A potência das favelas como seu elemento de sustentabilidade na cidade
Jailson de Souza e Silva*
Apenas em janeiro de 2018, a polícia do Rio de Janeiro matou 66 moradores e moradoras de favelas. Esse é o dado mais evidente da paisagem carioca no presente. Vivemos essa situação porque os espaços periféricos do Rio de Janeiro - em particular as favelas - foram representados durante a maior parte da história a partir de uma perspectiva distorcida, construída por representantes dos grupos dominantes da cidade presentes na grande mídia, nos órgãos estatais, nas universidades e espaços similares. Eram eles - homens, adultos, brancos, ricos ou de classe média em geral - que estabeleciam uma forma determinada de se definir e de se olhar para as favelas.
Esses olhares foram se diferenciando durante o século 20, indo de uma visão higienista para uma visão idealizada – “o bom favelado”. De uma visão dos moradores como reféns da violência para uma percepção de que seriam potenciais criminosos, comprometidos com as facções de traficantes de drogas. Essa representação passou a se tornar dominante, especialmente a partir da década de 1980.
Enquanto isso, os moradores e moradoras dos espaços periféricos iam afirmando seu direito à cidade, lutando para garantir seu (legítimo) direito a serviços, e afirmando sua forma de viver o espaço urbano - especialmente a partir da construção de manifestações culturais plurais que se disseminam pela urbe e pelo país. A música e a dança, especialmente o Funk, o Samba, o Hip Hop e outras manifestações de potência tornaram-se cada vez mais abrangentes e envolventes, forjando um estilo de ser jovem das favelas e periferias.
Acima de tudo, as favelas, particularmente, passaram a contar com novas organizações sociais na educação, nas artes, na pesquisa - gerando novos sujeitos, capazes de interpretar a realidade desses territórios a partir de novos paradigmas, novas formas de compreensão das dinâmicas, das práticas e das representações de mundo produzidas pelos atores locais. Se constitui, então, o que a Carta da Maré – Manifesto das Periferias - proclama como o paradigma da potência das periferias.
Nessa formulação inovadora, cunhada pelo Observatório de Favelas desde o início dos anos 2000, os territórios populares são vistos a partir das imensas contribuições que dão para a vida urbana.
De fato, nesses territórios - construídos a partir da iniciativa dos trabalhadores urbanos desprovidos de suporte do Estado ou do Mercado para garantir o seu direito constitucional à habitação e outros básicos - foram construídas formas inovadoras de sociabilidade; instituições e mecanismos comunitários dedicados à conquista de políticas públicas; formas solidárias de cuidado e acompanhamento das demandas de crianças e idosos; assim como mecanismos criativos de regulação do espaço público.
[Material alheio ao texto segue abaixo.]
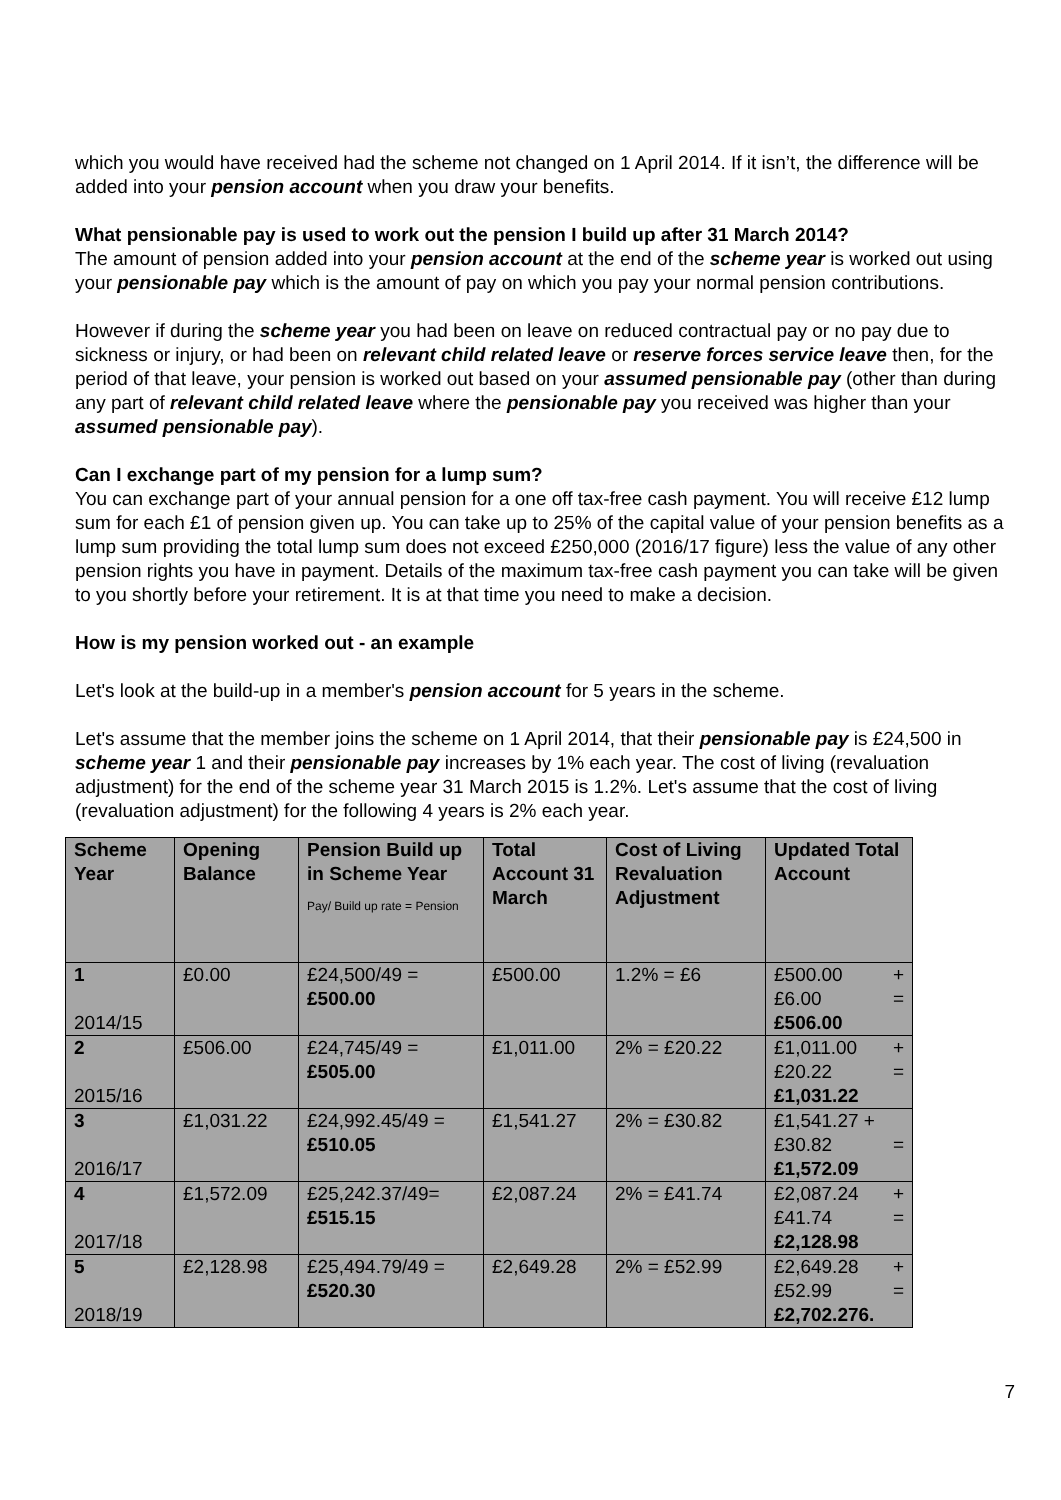which you would have received had the scheme not changed on 1 April 2014. If it isn’t, the difference will be added into your pension account when you draw your benefits.
What pensionable pay is used to work out the pension I build up after 31 March 2014?
The amount of pension added into your pension account at the end of the scheme year is worked out using your pensionable pay which is the amount of pay on which you pay your normal pension contributions.
However if during the scheme year you had been on leave on reduced contractual pay or no pay due to sickness or injury, or had been on relevant child related leave or reserve forces service leave then, for the period of that leave, your pension is worked out based on your assumed pensionable pay (other than during any part of relevant child related leave where the pensionable pay you received was higher than your assumed pensionable pay).
Can I exchange part of my pension for a lump sum?
You can exchange part of your annual pension for a one off tax-free cash payment. You will receive £12 lump sum for each £1 of pension given up. You can take up to 25% of the capital value of your pension benefits as a lump sum providing the total lump sum does not exceed £250,000 (2016/17 figure) less the value of any other pension rights you have in payment. Details of the maximum tax-free cash payment you can take will be given to you shortly before your retirement. It is at that time you need to make a decision.
How is my pension worked out - an example
Let's look at the build-up in a member's pension account for 5 years in the scheme.
Let's assume that the member joins the scheme on 1 April 2014, that their pensionable pay is £24,500 in scheme year 1 and their pensionable pay increases by 1% each year. The cost of living (revaluation adjustment) for the end of the scheme year 31 March 2015 is 1.2%. Let's assume that the cost of living (revaluation adjustment) for the following 4 years is 2% each year.
| Scheme Year | Opening Balance | Pension Build up in Scheme Year Pay/ Build up rate = Pension | Total Account 31 March | Cost of Living Revaluation Adjustment | Updated Total Account |
| --- | --- | --- | --- | --- | --- |
| 1 2014/15 | £0.00 | £24,500/49 = £500.00 | £500.00 | 1.2% = £6 | £500.00 + £6.00 = £506.00 |
| 2 2015/16 | £506.00 | £24,745/49 = £505.00 | £1,011.00 | 2% = £20.22 | £1,011.00 + £20.22 = £1,031.22 |
| 3 2016/17 | £1,031.22 | £24,992.45/49 = £510.05 | £1,541.27 | 2% = £30.82 | £1,541.27 + £30.82 = £1,572.09 |
| 4 2017/18 | £1,572.09 | £25,242.37/49= £515.15 | £2,087.24 | 2% = £41.74 | £2,087.24 + £41.74 = £2,128.98 |
| 5 2018/19 | £2,128.98 | £25,494.79/49 = £520.30 | £2,649.28 | 2% = £52.99 | £2,649.28 + £52.99 = £2,702.276. |
7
Sabemos que o Estado, por inação, não tem capacidade de exercer sua autoridade de forma efetiva nos territórios favelados. Ali, grupos criminosos controlam espaços públicos e se legitimam a partir da oferta de uma determinada proteção ao patrimônio e contra violações, como o estupro nos espaços públicos. Por outro lado, mais do que apenas assistir passivos o poder das facções, moradores fazem proposições, encaminham iniciativas que materializam mecanismos de proteção de necessidades básicas que vão além da lógica da violência e terror - hegemônicas nas representações dos setores dominantes da cidade.
A sustentabilidade das favelas e outros territórios periféricos cariocas não decorre, portanto, de um mecanismo externo, tendo como referência órgãos estatais ou o Mercado. Ela é fruto de um processo histórico de afirmação objetiva e prática dos seus moradores de seus direitos de viver no espaço urbano, de buscar garantir o acesso a serviços e equipamentos públicos dignos e de inventar suas vidas a partir de seus próprios valores.
Apesar de tudo isso, dignidade humana, solidariedade, inventividade, participação, proteção e percepção do comum estão presentes no cotidiano dos moradores e moradoras das favelas em diversas formas. São esses elementos que lhes permitem viver sob a ausência do Estado como garantidor de direitos e como algoz no campo da segurança pública. São esses elementos que valorizam as possibilidades de construção de uma experiência democrática e cidadã que seja de baixo para cima, não imposta pelas forças dominantes da cidade. São eles que, acima de tudo, em meio à barbárie produzida por uma lógica insana de “Guerra às Drogas”, geram as possibilidades de afirmação da condição humana de milhões e milhões de cidadãos de São Sebastião do Rio de Janeiro.
* Jailson de Souza Silva é professor da Universidade Federal Fluminense, escritor, fundador do Observatório de Favelas e diretor do Instituto Maria e João Aleixo.